Update the items below by changing "bbox" to "bounding box" wherever it occurs, leaving everything else unchanged.

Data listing
★ ★ ★ ★ ★
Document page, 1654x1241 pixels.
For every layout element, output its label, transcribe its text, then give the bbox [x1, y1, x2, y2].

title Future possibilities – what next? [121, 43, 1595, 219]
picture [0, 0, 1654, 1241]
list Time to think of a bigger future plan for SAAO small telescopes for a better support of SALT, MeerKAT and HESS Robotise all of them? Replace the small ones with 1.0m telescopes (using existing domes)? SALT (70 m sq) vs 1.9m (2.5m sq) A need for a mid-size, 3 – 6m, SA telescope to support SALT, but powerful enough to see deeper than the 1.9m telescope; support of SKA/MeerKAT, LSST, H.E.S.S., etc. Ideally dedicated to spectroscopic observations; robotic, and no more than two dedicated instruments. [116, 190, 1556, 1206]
★ ★ ★ ★ ★
■ Answer to the task:
Document page, 1654x1241 pixels.
For every layout element, output its label, transcribe its text, then give the bounding box [x1, y1, x2, y2].

title Future possibilities – what next? [121, 43, 1595, 219]
picture [0, 0, 1654, 1241]
list Time to think of a bigger future plan for SAAO small telescopes for a better support of SALT, MeerKAT and HESS Robotise all of them? Replace the small ones with 1.0m telescopes (using existing domes)? SALT (70 m sq) vs 1.9m (2.5m sq) A need for a mid-size, 3 – 6m, SA telescope to support SALT, but powerful enough to see deeper than the 1.9m telescope; support of SKA/MeerKAT, LSST, H.E.S.S., etc. Ideally dedicated to spectroscopic observations; robotic, and no more than two dedicated instruments. [116, 190, 1556, 1206]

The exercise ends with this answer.